WHAT YOU NEED TO DO>
Your answer is the lines below, exactly, from the one that contains "しにせず、思い立った時にすぐ行動に移すことが重" through the one that contains "свою зацікавленість, але", both included.

START PROVIDED MATERIAL

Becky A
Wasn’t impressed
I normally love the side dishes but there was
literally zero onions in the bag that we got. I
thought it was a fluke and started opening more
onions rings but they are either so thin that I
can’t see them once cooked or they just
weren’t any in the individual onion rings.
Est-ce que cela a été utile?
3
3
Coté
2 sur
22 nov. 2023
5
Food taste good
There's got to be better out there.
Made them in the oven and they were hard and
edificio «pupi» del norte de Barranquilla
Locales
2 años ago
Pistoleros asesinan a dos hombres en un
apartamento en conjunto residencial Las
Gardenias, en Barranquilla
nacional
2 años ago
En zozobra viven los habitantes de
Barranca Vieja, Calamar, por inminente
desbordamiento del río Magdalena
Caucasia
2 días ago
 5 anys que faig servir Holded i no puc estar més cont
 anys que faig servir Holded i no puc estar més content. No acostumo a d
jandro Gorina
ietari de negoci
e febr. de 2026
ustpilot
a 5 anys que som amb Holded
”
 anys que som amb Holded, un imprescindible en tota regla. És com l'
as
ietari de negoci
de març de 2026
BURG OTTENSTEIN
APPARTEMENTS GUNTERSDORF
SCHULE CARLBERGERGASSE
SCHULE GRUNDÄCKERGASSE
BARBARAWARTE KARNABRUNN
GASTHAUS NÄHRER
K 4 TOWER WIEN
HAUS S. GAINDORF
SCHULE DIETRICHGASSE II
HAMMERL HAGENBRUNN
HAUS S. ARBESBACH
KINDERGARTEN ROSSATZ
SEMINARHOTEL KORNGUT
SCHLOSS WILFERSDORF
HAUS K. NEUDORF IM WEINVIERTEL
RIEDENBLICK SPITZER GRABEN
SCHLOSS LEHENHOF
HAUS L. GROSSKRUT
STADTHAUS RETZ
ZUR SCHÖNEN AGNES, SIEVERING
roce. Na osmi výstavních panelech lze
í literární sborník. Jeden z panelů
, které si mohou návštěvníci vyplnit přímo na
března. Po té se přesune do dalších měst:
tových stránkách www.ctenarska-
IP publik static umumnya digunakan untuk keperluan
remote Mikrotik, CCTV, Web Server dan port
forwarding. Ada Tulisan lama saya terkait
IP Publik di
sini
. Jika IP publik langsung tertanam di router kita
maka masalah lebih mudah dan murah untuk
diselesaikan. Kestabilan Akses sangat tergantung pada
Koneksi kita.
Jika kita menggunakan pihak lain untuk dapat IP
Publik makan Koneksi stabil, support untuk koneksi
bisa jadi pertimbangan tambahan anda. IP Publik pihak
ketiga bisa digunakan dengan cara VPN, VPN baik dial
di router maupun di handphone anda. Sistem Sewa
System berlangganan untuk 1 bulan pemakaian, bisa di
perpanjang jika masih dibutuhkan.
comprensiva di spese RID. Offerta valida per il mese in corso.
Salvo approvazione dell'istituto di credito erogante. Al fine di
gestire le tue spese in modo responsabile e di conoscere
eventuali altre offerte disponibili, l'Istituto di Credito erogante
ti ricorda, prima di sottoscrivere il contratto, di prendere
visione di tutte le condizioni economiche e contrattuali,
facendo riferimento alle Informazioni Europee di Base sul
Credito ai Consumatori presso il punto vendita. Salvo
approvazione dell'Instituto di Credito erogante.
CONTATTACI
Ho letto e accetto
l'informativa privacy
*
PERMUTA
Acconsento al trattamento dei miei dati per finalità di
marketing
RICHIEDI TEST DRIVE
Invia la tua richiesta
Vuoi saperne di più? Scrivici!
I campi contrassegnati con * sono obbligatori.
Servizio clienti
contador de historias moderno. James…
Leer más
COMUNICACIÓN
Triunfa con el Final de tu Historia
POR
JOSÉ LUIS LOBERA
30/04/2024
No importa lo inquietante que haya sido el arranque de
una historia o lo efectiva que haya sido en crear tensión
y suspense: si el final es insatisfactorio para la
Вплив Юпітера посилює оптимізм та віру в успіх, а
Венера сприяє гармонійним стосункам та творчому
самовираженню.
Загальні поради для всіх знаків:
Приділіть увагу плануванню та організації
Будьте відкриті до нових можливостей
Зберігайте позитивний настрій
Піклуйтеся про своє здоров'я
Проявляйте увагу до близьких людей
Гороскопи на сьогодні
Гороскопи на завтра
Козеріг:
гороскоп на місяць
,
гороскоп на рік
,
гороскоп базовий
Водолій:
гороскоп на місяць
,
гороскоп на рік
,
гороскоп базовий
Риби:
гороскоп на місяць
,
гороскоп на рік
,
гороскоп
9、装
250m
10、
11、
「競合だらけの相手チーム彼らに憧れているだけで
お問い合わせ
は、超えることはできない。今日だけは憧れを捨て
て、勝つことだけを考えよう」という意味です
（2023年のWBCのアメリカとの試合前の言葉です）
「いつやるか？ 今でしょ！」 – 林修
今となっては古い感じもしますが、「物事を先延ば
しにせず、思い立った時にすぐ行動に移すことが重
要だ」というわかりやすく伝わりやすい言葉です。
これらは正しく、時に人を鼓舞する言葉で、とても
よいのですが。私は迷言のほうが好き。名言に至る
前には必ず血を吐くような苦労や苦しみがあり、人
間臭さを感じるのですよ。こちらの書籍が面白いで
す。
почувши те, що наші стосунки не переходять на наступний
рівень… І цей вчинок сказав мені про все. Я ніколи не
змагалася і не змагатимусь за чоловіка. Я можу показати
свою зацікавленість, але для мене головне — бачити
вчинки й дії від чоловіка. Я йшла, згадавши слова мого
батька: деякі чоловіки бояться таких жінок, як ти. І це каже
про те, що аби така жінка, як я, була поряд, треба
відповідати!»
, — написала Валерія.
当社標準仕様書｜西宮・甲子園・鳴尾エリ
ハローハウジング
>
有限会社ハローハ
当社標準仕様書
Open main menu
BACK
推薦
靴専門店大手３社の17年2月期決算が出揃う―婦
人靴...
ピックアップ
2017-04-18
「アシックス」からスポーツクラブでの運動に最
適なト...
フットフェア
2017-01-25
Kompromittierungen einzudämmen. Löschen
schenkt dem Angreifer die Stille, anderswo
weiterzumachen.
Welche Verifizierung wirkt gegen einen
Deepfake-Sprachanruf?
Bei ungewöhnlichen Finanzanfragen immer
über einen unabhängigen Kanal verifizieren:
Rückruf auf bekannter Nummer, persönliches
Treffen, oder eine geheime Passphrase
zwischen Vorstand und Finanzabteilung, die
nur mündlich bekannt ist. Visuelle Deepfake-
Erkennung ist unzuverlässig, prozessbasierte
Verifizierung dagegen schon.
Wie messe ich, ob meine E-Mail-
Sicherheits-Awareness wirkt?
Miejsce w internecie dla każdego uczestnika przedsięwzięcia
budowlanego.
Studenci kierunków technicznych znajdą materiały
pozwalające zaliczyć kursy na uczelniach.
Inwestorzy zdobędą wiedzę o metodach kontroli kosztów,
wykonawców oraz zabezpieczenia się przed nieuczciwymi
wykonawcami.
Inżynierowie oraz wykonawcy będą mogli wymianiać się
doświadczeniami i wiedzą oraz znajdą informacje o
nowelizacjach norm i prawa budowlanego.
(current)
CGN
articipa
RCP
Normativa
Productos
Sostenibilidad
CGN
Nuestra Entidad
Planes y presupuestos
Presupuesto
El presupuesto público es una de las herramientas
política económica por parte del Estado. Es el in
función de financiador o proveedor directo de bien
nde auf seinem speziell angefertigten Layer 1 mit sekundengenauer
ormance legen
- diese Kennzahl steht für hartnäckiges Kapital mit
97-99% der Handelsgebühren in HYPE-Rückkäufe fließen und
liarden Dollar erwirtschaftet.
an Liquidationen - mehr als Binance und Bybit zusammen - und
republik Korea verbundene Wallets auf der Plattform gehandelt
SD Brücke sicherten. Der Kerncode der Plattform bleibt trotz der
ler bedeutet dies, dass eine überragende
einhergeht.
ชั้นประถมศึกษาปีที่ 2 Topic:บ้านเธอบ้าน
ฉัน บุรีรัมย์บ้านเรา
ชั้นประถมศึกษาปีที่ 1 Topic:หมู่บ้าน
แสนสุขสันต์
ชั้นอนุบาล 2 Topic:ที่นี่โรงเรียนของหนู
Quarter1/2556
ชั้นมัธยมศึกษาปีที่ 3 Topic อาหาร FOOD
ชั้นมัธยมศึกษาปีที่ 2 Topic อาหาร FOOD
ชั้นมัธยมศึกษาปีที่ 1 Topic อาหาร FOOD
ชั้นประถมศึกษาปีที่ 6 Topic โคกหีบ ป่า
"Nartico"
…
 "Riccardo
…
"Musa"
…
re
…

END PROVIDED MATERIAL

REPLY TO THE EXERCISE>
しにせず、思い立った時にすぐ行動に移すことが重
要だ」というわかりやすく伝わりやすい言葉です。
これらは正しく、時に人を鼓舞する言葉で、とても
よいのですが。私は迷言のほうが好き。名言に至る
前には必ず血を吐くような苦労や苦しみがあり、人
間臭さを感じるのですよ。こちらの書籍が面白いで
す。
почувши те, що наші стосунки не переходять на наступний
рівень… І цей вчинок сказав мені про все. Я ніколи не
змагалася і не змагатимусь за чоловіка. Я можу показати
свою зацікавленість, але для мене головне — бачити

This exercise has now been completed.